The Bayesian Wikipedia Bot will train on a data set of these edits and then
apply the results to an incoming feed of Wikipedia edits in order to analyze new
edits and mark them as good or bad, assisting editors in fighting vandalism and
false information.
"Course
Source Code/Lecture Notes Search" - Danny Suyanto
Assist instructors in searching texts across the
desktop, network storage and course websites by creating a custom search engine
geared towards their needs and file-types.
"Multiple Sequence Alignment" - Michael Hoak
Use MapReduce to generate a phylogenetic three, or
evolution tree, from nonaligned DNA sequences. Optimize by only aligning
sequences that are determined to be closely related.

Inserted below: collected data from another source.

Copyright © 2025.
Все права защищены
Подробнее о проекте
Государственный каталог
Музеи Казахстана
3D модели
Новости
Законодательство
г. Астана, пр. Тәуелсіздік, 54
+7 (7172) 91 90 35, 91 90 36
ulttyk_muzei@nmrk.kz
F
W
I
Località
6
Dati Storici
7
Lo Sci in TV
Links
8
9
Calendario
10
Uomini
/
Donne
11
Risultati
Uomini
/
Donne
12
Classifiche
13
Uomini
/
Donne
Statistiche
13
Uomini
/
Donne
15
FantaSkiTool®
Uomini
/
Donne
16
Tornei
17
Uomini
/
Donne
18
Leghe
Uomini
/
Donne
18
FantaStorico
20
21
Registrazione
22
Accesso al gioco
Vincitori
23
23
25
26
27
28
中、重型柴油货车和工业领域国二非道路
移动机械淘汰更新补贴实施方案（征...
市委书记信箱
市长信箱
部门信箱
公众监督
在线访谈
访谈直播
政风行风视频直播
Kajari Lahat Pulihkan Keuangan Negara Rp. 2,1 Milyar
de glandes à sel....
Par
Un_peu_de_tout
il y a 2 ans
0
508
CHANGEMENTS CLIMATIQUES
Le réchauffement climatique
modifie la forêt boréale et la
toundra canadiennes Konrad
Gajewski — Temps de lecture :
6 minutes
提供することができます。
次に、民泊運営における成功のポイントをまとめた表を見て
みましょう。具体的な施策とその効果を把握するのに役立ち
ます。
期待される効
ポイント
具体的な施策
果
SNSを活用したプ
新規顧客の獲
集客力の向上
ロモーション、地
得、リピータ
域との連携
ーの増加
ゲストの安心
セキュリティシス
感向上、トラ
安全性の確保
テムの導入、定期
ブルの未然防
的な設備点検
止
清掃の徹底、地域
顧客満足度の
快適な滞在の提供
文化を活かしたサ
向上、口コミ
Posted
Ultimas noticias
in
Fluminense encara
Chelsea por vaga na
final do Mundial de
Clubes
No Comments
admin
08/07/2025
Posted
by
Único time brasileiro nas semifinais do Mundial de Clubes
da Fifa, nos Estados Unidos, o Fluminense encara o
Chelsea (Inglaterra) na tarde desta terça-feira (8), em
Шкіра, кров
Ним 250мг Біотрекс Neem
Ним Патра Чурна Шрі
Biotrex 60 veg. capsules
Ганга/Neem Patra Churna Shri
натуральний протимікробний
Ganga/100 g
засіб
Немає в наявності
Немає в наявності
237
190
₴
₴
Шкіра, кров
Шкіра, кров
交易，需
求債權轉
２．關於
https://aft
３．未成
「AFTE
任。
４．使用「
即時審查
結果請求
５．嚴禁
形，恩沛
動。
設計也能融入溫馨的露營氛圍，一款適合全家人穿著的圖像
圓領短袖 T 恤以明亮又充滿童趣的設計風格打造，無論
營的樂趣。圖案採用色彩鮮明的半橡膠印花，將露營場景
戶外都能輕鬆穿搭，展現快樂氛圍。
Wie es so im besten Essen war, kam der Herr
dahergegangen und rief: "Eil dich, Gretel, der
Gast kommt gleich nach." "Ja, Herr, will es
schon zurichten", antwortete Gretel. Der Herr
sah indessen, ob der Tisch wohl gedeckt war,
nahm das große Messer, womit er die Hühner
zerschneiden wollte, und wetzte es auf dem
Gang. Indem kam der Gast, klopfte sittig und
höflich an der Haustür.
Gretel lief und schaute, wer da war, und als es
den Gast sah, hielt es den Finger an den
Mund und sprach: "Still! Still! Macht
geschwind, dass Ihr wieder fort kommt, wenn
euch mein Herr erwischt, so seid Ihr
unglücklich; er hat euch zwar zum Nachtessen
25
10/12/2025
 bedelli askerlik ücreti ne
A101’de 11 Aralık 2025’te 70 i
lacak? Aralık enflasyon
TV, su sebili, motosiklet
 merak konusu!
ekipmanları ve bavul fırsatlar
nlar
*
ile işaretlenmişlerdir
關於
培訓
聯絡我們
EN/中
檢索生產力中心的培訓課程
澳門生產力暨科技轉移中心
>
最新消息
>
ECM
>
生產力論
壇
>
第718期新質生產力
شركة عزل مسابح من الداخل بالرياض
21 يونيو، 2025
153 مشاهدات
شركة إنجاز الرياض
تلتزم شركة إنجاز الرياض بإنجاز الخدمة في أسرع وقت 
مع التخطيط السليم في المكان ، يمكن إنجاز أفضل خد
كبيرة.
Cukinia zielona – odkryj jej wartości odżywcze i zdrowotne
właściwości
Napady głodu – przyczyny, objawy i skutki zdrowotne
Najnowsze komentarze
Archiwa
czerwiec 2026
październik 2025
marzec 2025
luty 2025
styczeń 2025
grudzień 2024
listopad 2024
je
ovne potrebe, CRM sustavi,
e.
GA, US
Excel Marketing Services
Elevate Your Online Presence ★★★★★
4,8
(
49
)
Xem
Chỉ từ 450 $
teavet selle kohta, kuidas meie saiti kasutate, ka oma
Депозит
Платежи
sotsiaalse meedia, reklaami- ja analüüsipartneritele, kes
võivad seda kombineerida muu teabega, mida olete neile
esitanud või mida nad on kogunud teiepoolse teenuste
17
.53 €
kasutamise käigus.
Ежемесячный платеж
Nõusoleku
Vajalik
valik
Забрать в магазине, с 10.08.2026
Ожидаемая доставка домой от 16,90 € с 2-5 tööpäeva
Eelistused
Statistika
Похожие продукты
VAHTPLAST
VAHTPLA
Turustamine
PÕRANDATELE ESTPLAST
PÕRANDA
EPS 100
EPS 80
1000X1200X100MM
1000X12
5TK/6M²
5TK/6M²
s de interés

"Paraphrase Extraction on the Web" - Brian Ngo
In any language, there are a multitude of ways to
express the same idea. Lexically, this is called paraphrasing. Using MapReduce,
create a dictionary of paraphrases based on a web corpus (i.e., a Nutch crawl).
These results could be used in a multitude of ways, but would be particularly
useful in search engines for improving ranking and query-recognition.
"Cellarspot Data Import and Recommendation
System" - Alex Loddengaard
Cellarspot.com is a social network for wine lovers,
though it hasn't yet achieved a critical mass to support it's interface. In
order to make it easier for users to enter wine bottles, it can be seeded with
results that are important from a crawl or scrape of wine data on other sites.
These results could be used for auto-completion or search. Additionally, this
data could be used to generate a recommendation system around wine.
"Netflix Recommendation Challenge" - Andrew
Hitchcock
Explore new methods to improve Netflix's
recommendation system. Improving the system by 10% results in a million dollar
prize!
"Distributed Neural Network for Image
Classification" - Brian Steadman
Build a distributed neural network that can be used
for classifying images with tags. The neural network could be trained on tagged
Flickr images. Images would be preprocessed to detect edges and fed into the
network, then corrected with back-propagation. This model could eventually be
used to solve many other types of classification problems.
"Classifying Electrical Data from the Human
Brain" - Tim Wong
Attempt to identify and classify brain signals for use
in new interfaces for the impaired. Data would be provided by the Harborview
Medical Center.
"Probabilistic DNF Formula Simulator" - Brian Harris
Brian has already developed a probabilistic database interface called MistiQ, which computes probabilities by approximation via Monte-Carlo simulations over DNF formulas. This project would attempt to parallelize MistiQ to create a generalized distributed application for DNF formula simulation over multiple formulas.